Resulta tedioso, cuando no molesto, el discurso
antiestadounidense por parte de una ralea que intenta, desesperadamente,
sobrevivir el fracaso socialista. No digo esto para elogiar a Estados Unidos,
que con sus grandes virtudes, también tiene muchos defectos. Lo digo porque
subyace en ese discurso una mitología profundamente nociva para los pueblos que,
al igual que nosotros los venezolanos, buscan desarrollarse.
Estados Unidos es la cuna de la
democracia moderna. Si bien los principios e ideas surgieron de la Ilustración
francesa, fueron los padres fundadores estadounidenses quienes le dieron forma
a esas ideas. No hay en toda la América Latina una nación que no haya emulado
los principios constitucionales y legales estadounidenses, aunque fuese solo
formalmente. Desde luego, como nación han sido, en oportunidades, defensores de
Latinoamérica, como ocurrió con el embargo a los puertos venezolanos en 1902.
Han sido, igualmente, torpes e incluso, un poder represivo, como quedó
demostrado (gracias a las propias instituciones estadounidenses) con los casos
de tortura en Guantánamo y otros lugares, fuera de su territorio. Han sido
buenos vecinos, a veces, y también, grandes hipócritas. Son, desde luego, una
superpotencia y como tal actúan.
Los líderes latinoamericanos han
hecho de Estados Unidos el pagapeo de
las desgracias que populistas, como Rosas y Perón en Argentina, Velasco
Alvarado en Perú o Chávez en Venezuela, para citar unos pocos ejemplos, han
engendrado en América Latina. Ese discurso, respuesta pueril y engañosa a una verdad
demasiado desagradable, ha creado en los pueblos de la América Hispana una
des-responsabilidad pasmosa frente a su propio destino. Por ello, hombres
serios, como Arturo Uslar Pietri, han sido tildados con ese bobo remoquete de
derechistas, como si tal cosa fuese algo así como un coño de su madre, y, mucho
más grave, han sido desdeñados sus sabios consejos. Destacan en cambio
personajes nefastos, como Rosas, como Perón y Velasco Alvarado, como Chávez y,
por supuesto, como ese fetiche llamado Fidel Castro.

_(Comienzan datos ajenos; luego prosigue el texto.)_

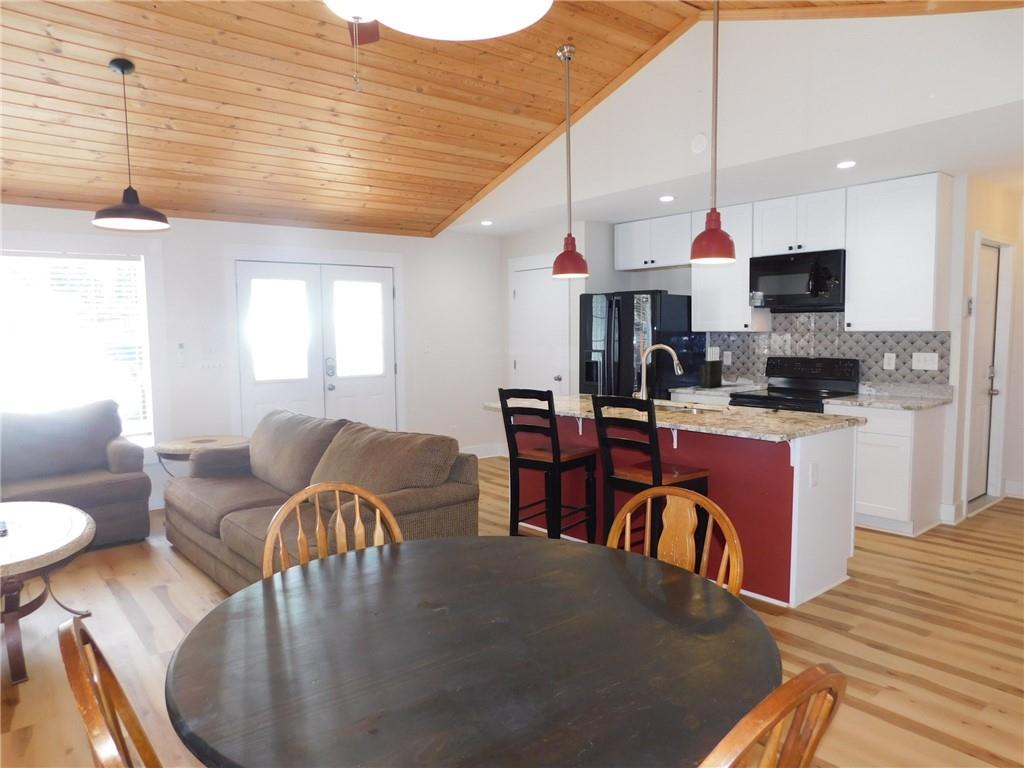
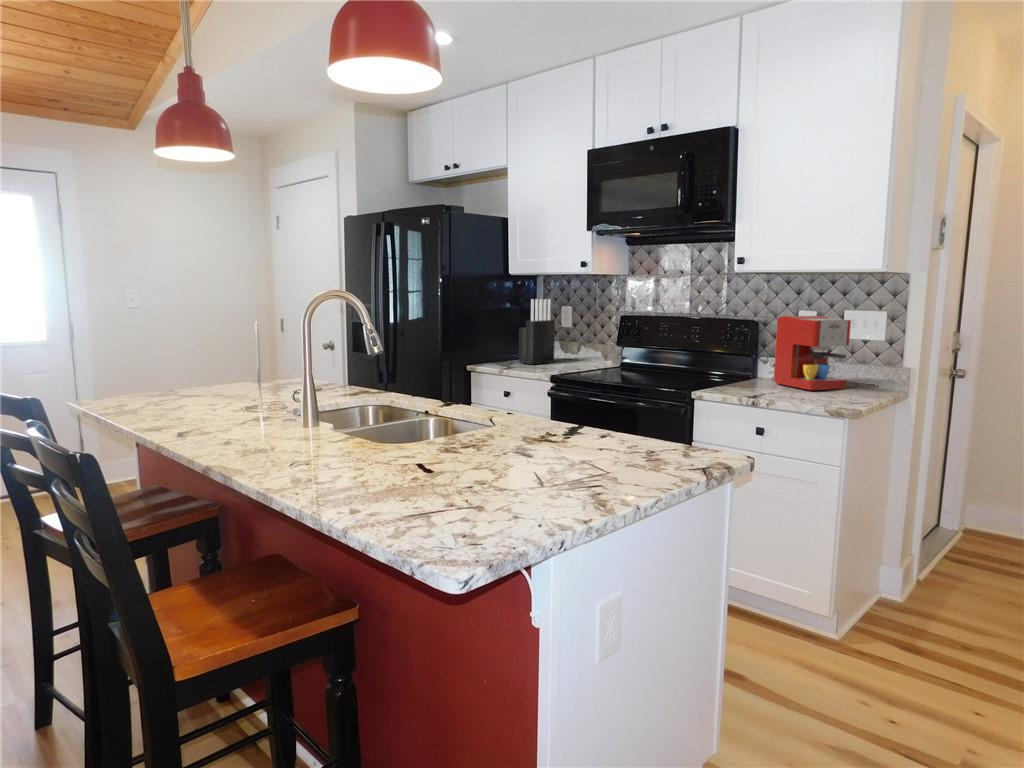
coffee maker: none [870,356,916,398] -> present [774,316,851,390]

Solo Bolívar, que en modo alguno
debe ser visto como la grotesca estampita que los populistas han hecho de él, se
salva de acusaciones como ésas, porque, endiosado como está en el ideario mágico-religioso
latinoamericano, se le lee poco y se le interpreta caprichosamente.
Una solución a la crisis que vive
Venezuela transita necesariamente por un mea
culpa y un acto de contrición genuino sobre nuestros pecados, que son solo
nuestros y de nadie más. El discurso retórico (prevaricador, para ser precisos)
de esta ralea de sinvergüenzas se funda en una mitología conveniente, que bien
ayuda librarlos de toda culpa y, aún más, sirve de basamento para empobrecer
material y espiritualmente a los pueblos, porque, bien se sabe, una sociedad de
borregos siempre resulta fácil de dominar.